The sun was reaching its noon when they came out on the plateau of the summit. Manyoro and Loikot sought shade under one of the trees and threw themselves down to rest and take a little snuff. Leon led Eva by the hand to the brink of the precipice. There they sat together with their feet dangling over the void. Leon picked up a pebble the size of his fist that had cracked from the ledge on which they sat and dropped it over the edge. They watched with fascination as it fell three hundred feet without touching the rock wall. The tiny splash it made as it struck the surface of the pool was barely apparent in the tumultuous waters. Neither spoke, for words seemed superfluous in the midst of such splendour. At last Manyoro called them and, reluctantly, they stood up and backed away from the void.

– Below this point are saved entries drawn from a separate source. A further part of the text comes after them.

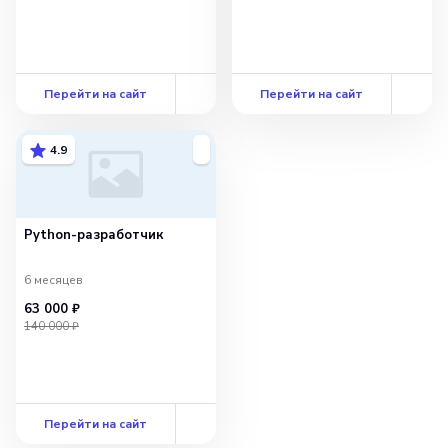
Перейти на сайт
Перейти на сайт
4.9
Python-разработчик
6 месяцев
63 000 ₽
140 000 ₽
Перейти на сайт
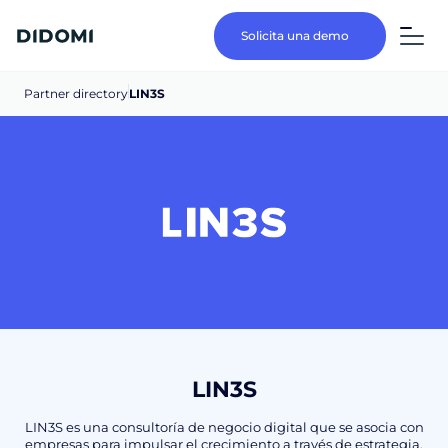
Solicita una demo
Partner directory
LIN3S
LIN3S
LIN3S es una consultoría de negocio digital que se asocia con
empresas para impulsar el crecimiento a través de estrategia,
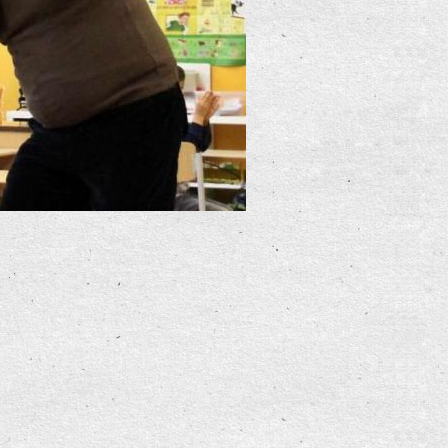
sikschule Lennetal werden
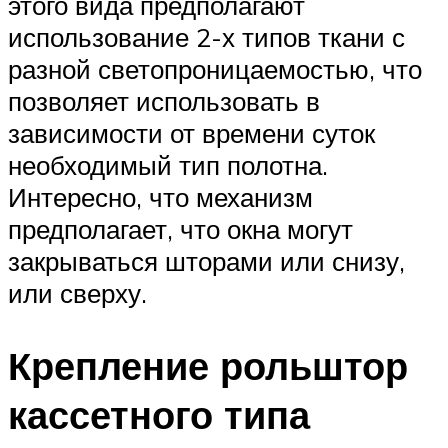
этого вида предполагают
использование 2-х типов ткани с
разной светопроницаемостью, что
позволяет использовать в
зависимости от времени суток
необходимый тип полотна.
Интересно, что механизм
предполагает, что окна могут
закрываться шторами или снизу,
или сверху.
Крепление рольштор
кассетного типа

‘How far to Lusima Mama’s manyatta ?’ Leon asked.

‘Not far,’ replied Loikot. ‘We will be there before sunset.’

‘A mere stroll of twenty miles or so.’ Leon smiled. ‘Let’s go.’ The two Masai picked out the overgrown pathway unerringly and set an easy pace. For once there was no hurry and the three men could enjoy their surroundings, which seemed so remote from the floor of the Rift Valley. It was Eva’s first visit to the mountain, so the scenery and vegetation fascinated her. She delighted in the flowering orchids that hung in festoons from the high branches of the rainforest trees, and laughed at the antics of the Colobus monkeys that scolded them as they passed. Once they stopped to listen as a herd of heavy animals crashed away through the undergrowth, alarmed by their presence.

‘Buffalo.’ Leon answered her silent question. ‘There are some enormous brutes up here in the mist.’

At one point they descended into a steep gorge and climbed up the far side to reach an open tableland as flat as a polo ground and devoid of trees. At one end the cliff fell away abruptly for hundreds of feet. A pair of large, reddish antelopes stood against the forest at the opposite end of the clearing. Creamy stripes were emblazoned across their shoulders and their ears were large and trumpet-shaped. Their horns were massive black spirals with sharp white tips. ‘How beautiful they are!’ Eva exclaimed, and at the sound of her voice they slipped into the forest, without disturbing a leaf of the dense shrubbery. ‘What were they?’